I learn MDN thanks to this post from @hardmaru
Source: http://blog.otoro.net/2015/11/24/mixture-density-networks-with-tensorflow/ I recomand to read his post first.
I took his code and adapted it so it can generate an output that contains multiples dimentions.
In [1]:
import matplotlib.pyplot as plt
import numpy as np
import tensorflow as tf
import math
In [2]:
def tf_assert_shape(tensors, requested_shape):
if not type(tensors) is list:
tensors = [tensors]
for tensor in tensors:
shape = tensor.get_shape().as_list()
error_msg = 'Tensor {} has shape {} while shape {} was requested'.format(tensor.name, shape, requested_shape)
assert shape == requested_shape, error_msg
In [3]:
BATCH_SIZE = 2500
NSAMPLE = BATCH_SIZE
DIM = 3 # number of dimentions
In [4]:
offset_data = np.float32(np.linspace(-10, 10, num=DIM))
y_data_one = np.float32(np.random.uniform(-10, 10, (NSAMPLE, 1)))
y_data = np.float32(np.random.uniform(-10, 10, (NSAMPLE, DIM)))
r_x = np.float32(np.random.normal(size=(NSAMPLE, 1)))
r_y = np.float32(np.random.normal(size=(NSAMPLE, 3)))
x_data= np.float32(np.sin(0.75*y_data_one)*7.0+y_data_one*1+r_x*0.4)
y_data[:,0] = y_data_one[:,0]
y_data[:,1] = y_data_one[:,0]
y_data[:,2] = y_data_one[:,0]
y_data = y_data + offset_data + r_y*0.4
plt.figure(figsize=(8, 8))
plt.plot(x_data , y_data[:,0],'ro', alpha=0.3)
plt.plot(x_data , y_data[:,1],'go', alpha=0.3)

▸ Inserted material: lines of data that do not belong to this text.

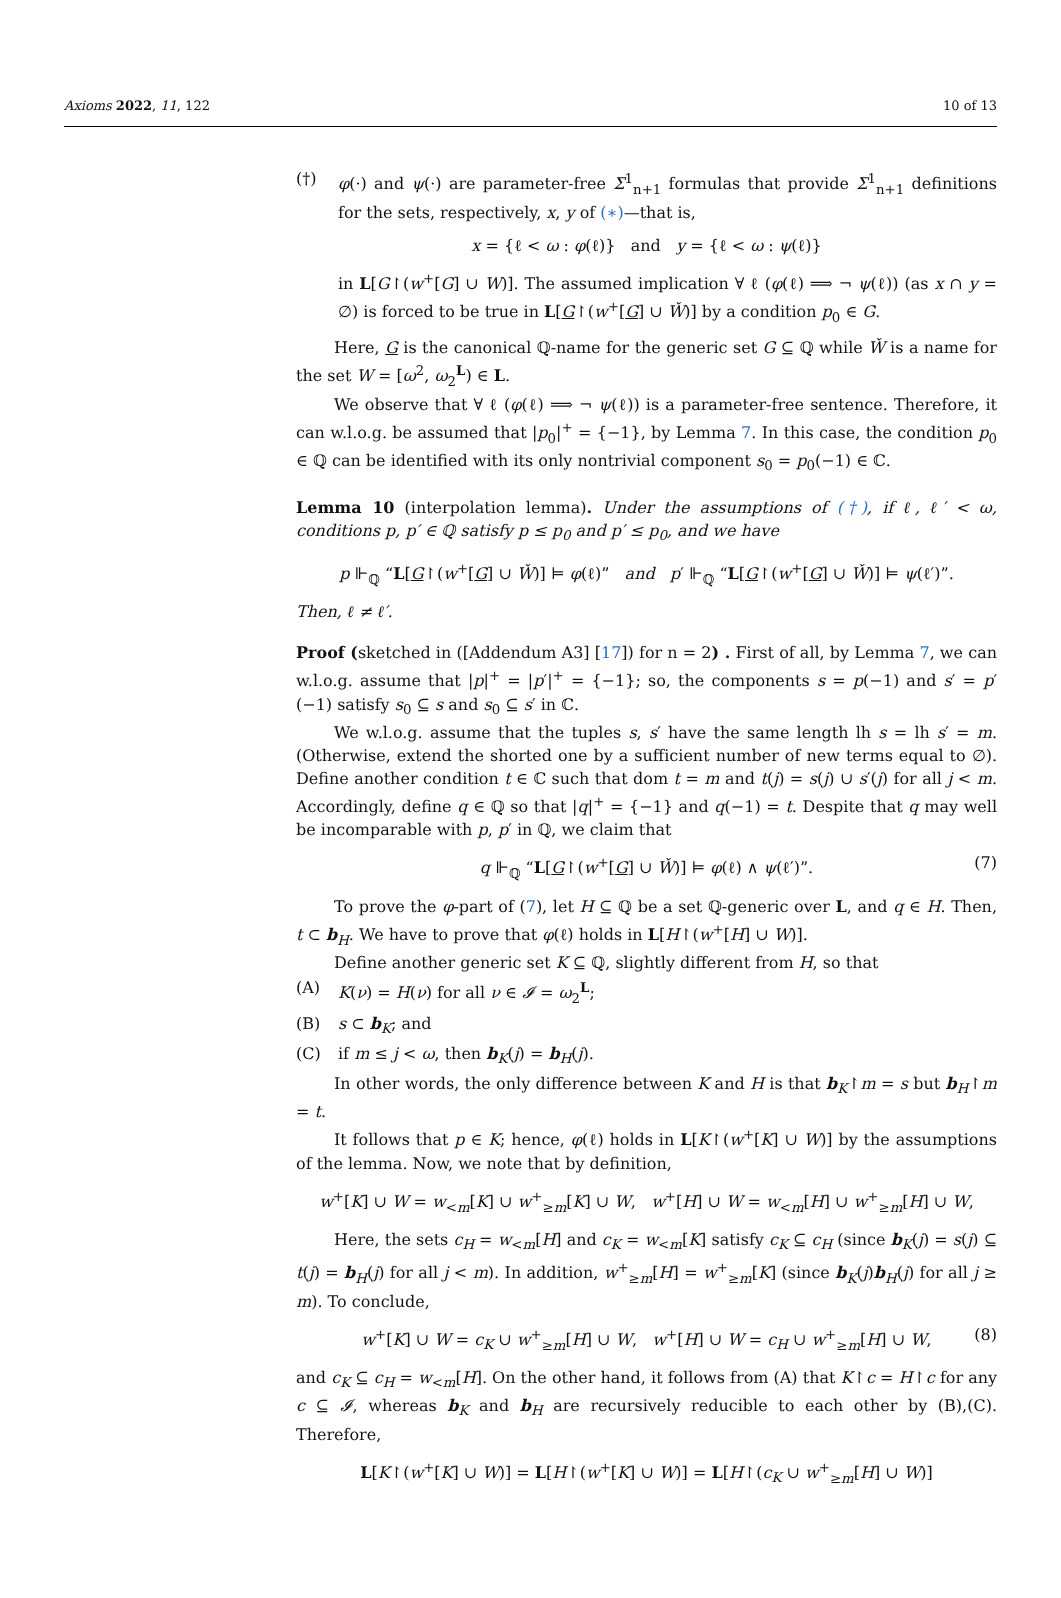Axioms 2022, 11, 122 10 of 13
(†) φ(·) and ψ(·) are parameter-free Σ<sup>1</sup><sub>n+1</sub> formulas that provide Σ<sup>1</sup><sub>n+1</sub> definitions for the sets, respectively, x, y of (∗)—that is,
x = {ℓ < ω : φ(ℓ)} and y = {ℓ < ω : ψ(ℓ)}
in L[G↾(w<sup>+</sup>[G] ∪ W)]. The assumed implication ∀ ℓ (φ(ℓ) ⟹ ¬ ψ(ℓ)) (as x ∩ y = ∅) is forced to be true in L[G↾(w<sup>+</sup>[G] ∪ W̌)] by a condition p<sub>0</sub> ∈ G.
Here, G is the canonical ℚ-name for the generic set G ⊆ ℚ while W̌ is a name for the set W = [ω<sup>2</sup>, ω<sub>2</sub><sup>L</sup>) ∈ L.
We observe that ∀ ℓ (φ(ℓ) ⟹ ¬ ψ(ℓ)) is a parameter-free sentence. Therefore, it can w.l.o.g. be assumed that |p<sub>0</sub>|<sup>+</sup> = {−1}, by Lemma 7. In this case, the condition p<sub>0</sub> ∈ ℚ can be identified with its only nontrivial component s<sub>0</sub> = p<sub>0</sub>(−1) ∈ ℂ.
Lemma 10 (interpolation lemma). Under the assumptions of (†), if ℓ, ℓ′ < ω, conditions p, p′ ∈ ℚ satisfy p ≤ p<sub>0</sub> and p′ ≤ p<sub>0</sub>, and we have
p ⊩<sub>ℚ</sub> “L[G↾(w<sup>+</sup>[G] ∪ W̌)] ⊨ φ(ℓ)” and p′ ⊩<sub>ℚ</sub> “L[G↾(w<sup>+</sup>[G] ∪ W̌)] ⊨ ψ(ℓ′)”.
Then, ℓ ≠ ℓ′.
Proof (sketched in ([Addendum A3] [17]) for n = 2) . First of all, by Lemma 7, we can w.l.o.g. assume that |p|<sup>+</sup> = |p′|<sup>+</sup> = {−1}; so, the components s = p(−1) and s′ = p′(−1) satisfy s<sub>0</sub> ⊆ s and s<sub>0</sub> ⊆ s′ in ℂ.
We w.l.o.g. assume that the tuples s, s′ have the same length lh s = lh s′ = m. (Otherwise, extend the shorted one by a sufficient number of new terms equal to ∅). Define another condition t ∈ ℂ such that dom t = m and t(j) = s(j) ∪ s′(j) for all j < m. Accordingly, define q ∈ ℚ so that |q|<sup>+</sup> = {−1} and q(−1) = t. Despite that q may well be incomparable with p, p′ in ℚ, we claim that
q ⊩<sub>ℚ</sub> “L[G↾(w<sup>+</sup>[G] ∪ W̌)] ⊨ φ(ℓ) ∧ ψ(ℓ′)”. (7)
To prove the φ-part of (7), let H ⊆ ℚ be a set ℚ-generic over L, and q ∈ H. Then, t ⊂ b<sub>H</sub>. We have to prove that φ(ℓ) holds in L[H↾(w<sup>+</sup>[H] ∪ W)].
Define another generic set K ⊆ ℚ, slightly different from H, so that
(A) K(ν) = H(ν) for all ν ∈ 𝓘 = ω<sub>2</sub><sup>L</sup>;
(B) s ⊂ b<sub>K</sub>; and
(C) if m ≤ j < ω, then b<sub>K</sub>(j) = b<sub>H</sub>(j).
In other words, the only difference between K and H is that b<sub>K</sub>↾m = s but b<sub>H</sub>↾m = t.
It follows that p ∈ K; hence, φ(ℓ) holds in L[K↾(w<sup>+</sup>[K] ∪ W)] by the assumptions of the lemma. Now, we note that by definition,
w<sup>+</sup>[K] ∪ W = w<sub><m</sub>[K] ∪ w<sup>+</sup><sub>≥m</sub>[K] ∪ W, w<sup>+</sup>[H] ∪ W = w<sub><m</sub>[H] ∪ w<sup>+</sup><sub>≥m</sub>[H] ∪ W,
Here, the sets c<sub>H</sub> = w<sub><m</sub>[H] and c<sub>K</sub> = w<sub><m</sub>[K] satisfy c<sub>K</sub> ⊆ c<sub>H</sub> (since b<sub>K</sub>(j) = s(j) ⊆ t(j) = b<sub>H</sub>(j) for all j < m). In addition, w<sup>+</sup><sub>≥m</sub>[H] = w<sup>+</sup><sub>≥m</sub>[K] (since b<sub>K</sub>(j)b<sub>H</sub>(j) for all j ≥ m). To conclude,
w<sup>+</sup>[K] ∪ W = c<sub>K</sub> ∪ w<sup>+</sup><sub>≥m</sub>[H] ∪ W, w<sup>+</sup>[H] ∪ W = c<sub>H</sub> ∪ w<sup>+</sup><sub>≥m</sub>[H] ∪ W, (8)
and c<sub>K</sub> ⊆ c<sub>H</sub> = w<sub><m</sub>[H]. On the other hand, it follows from (A) that K↾c = H↾c for any c ⊆ 𝓘, whereas b<sub>K</sub> and b<sub>H</sub> are recursively reducible to each other by (B),(C). Therefore,
L[K↾(w<sup>+</sup>[K] ∪ W)] = L[H↾(w<sup>+</sup>[K] ∪ W)] = L[H↾(c<sub>K</sub> ∪ w<sup>+</sup><sub>≥m</sub>[H] ∪ W)]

plt.plot(x_data , y_data[:,2],'bo', alpha=0.3)
plt.show()
The model is a simple multilayer perceptrons with one hidden layer.

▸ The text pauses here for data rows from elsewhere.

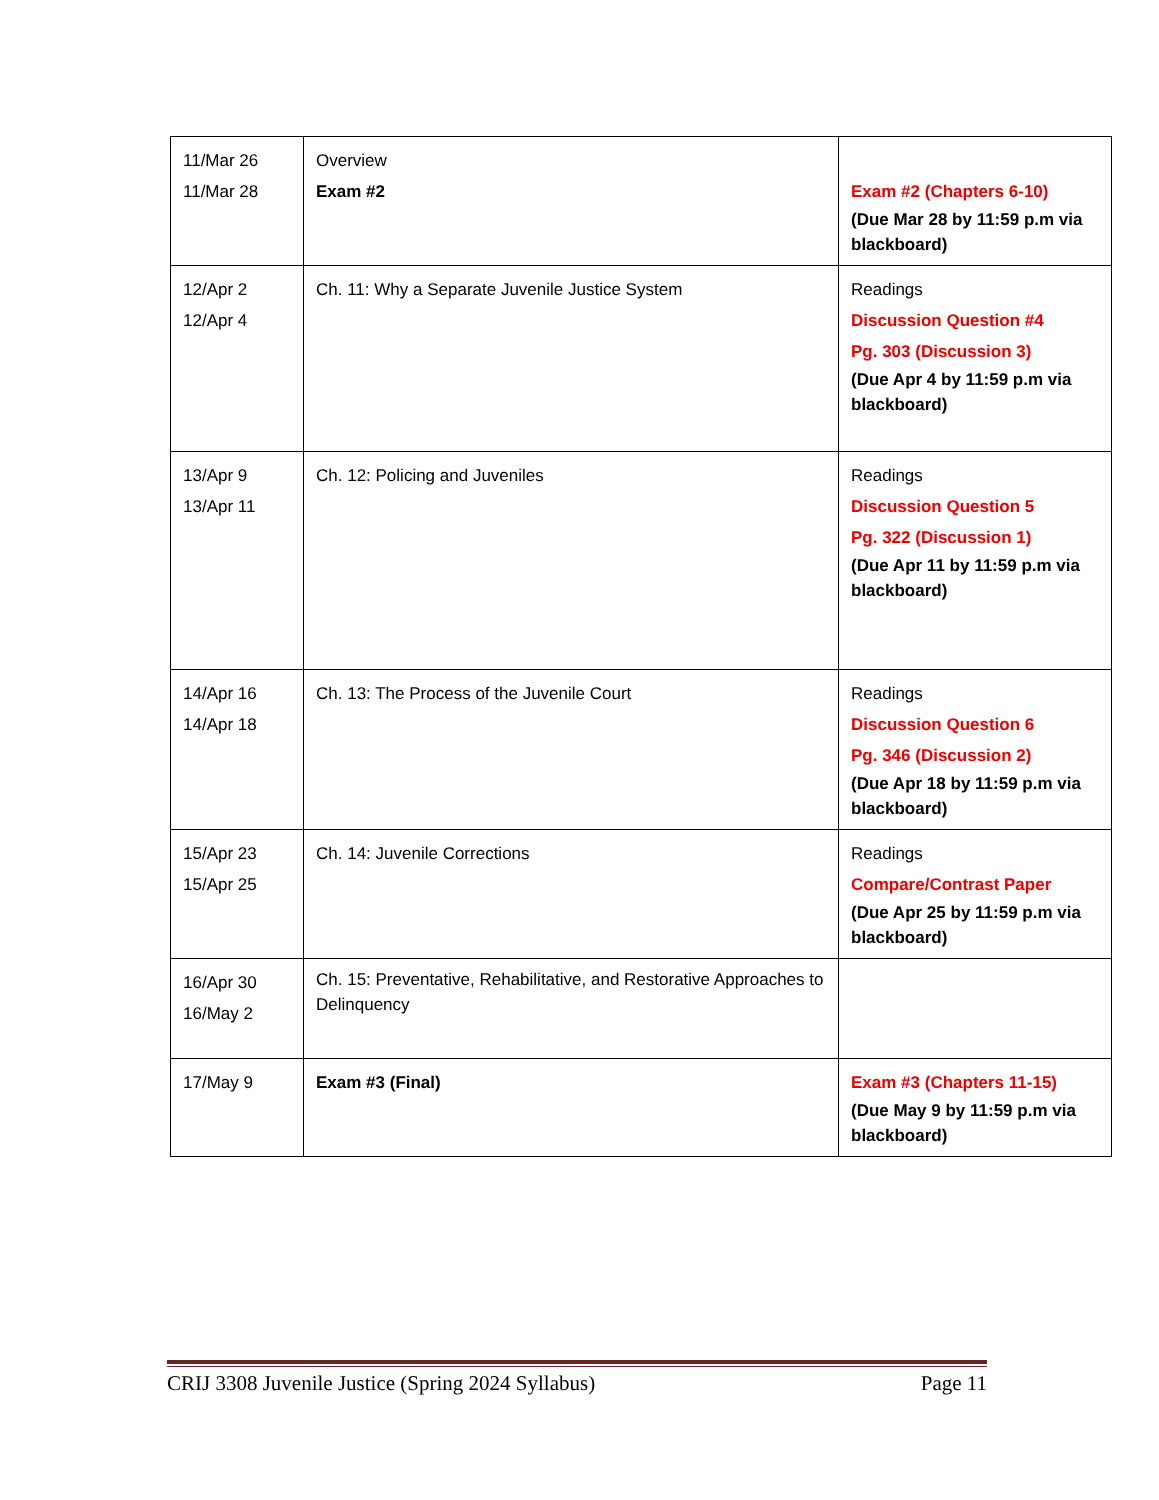| 11/Mar 26 11/Mar 28 | Overview Exam #2 | Exam #2 (Chapters 6-10) (Due Mar 28 by 11:59 p.m via blackboard) |
| 12/Apr 2 12/Apr 4 | Ch. 11: Why a Separate Juvenile Justice System | Readings Discussion Question #4 Pg. 303 (Discussion 3) (Due Apr 4 by 11:59 p.m via blackboard) |
| 13/Apr 9 13/Apr 11 | Ch. 12: Policing and Juveniles | Readings Discussion Question 5 Pg. 322 (Discussion 1) (Due Apr 11 by 11:59 p.m via blackboard) |
| 14/Apr 16 14/Apr 18 | Ch. 13: The Process of the Juvenile Court | Readings Discussion Question 6 Pg. 346 (Discussion 2) (Due Apr 18 by 11:59 p.m via blackboard) |
| 15/Apr 23 15/Apr 25 | Ch. 14: Juvenile Corrections | Readings Compare/Contrast Paper (Due Apr 25 by 11:59 p.m via blackboard) |
| 16/Apr 30 16/May 2 | Ch. 15: Preventative, Rehabilitative, and Restorative Approaches to Delinquency | |
| 17/May 9 | Exam #3 (Final) | Exam #3 (Chapters 11-15) (Due May 9 by 11:59 p.m via blackboard) |
CRIJ 3308 Juvenile Justice (Spring 2024 Syllabus) Page 11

But instead of outputing one value for every output dimention, the neural network estimate the distribution of the output using a mixture au gaussian.
So the number of output neurons needed for one value is KMIX * 3, where KMIX is the number of guaussian needed to model the distribution and 3 because each gaussian is defined by 3 values: pi, mu and sigma.
The model is defined in two part.
In [5]:
NHIDDEN = 24
STDEV = 0.5
KMIX = 10 # number of mixtures
NOUT = KMIX * DIM * 3 # pi, mu, sigma
FLOAT_TYPE = tf.float64
# Define input (x) and output (y)
# output can be higher dimension than x
x = tf.placeholder(dtype=FLOAT_TYPE, shape=[BATCH_SIZE, 1], name="x")
y = tf.placeholder(dtype=FLOAT_TYPE, shape=[BATCH_SIZE, DIM], name="y")
# Define coeficients
Wh = tf.Variable(tf.random_normal([1,NHIDDEN], stddev=STDEV, dtype=FLOAT_TYPE))
bh = tf.Variable(tf.random_normal([1,NHIDDEN], stddev=STDEV, dtype=FLOAT_TYPE))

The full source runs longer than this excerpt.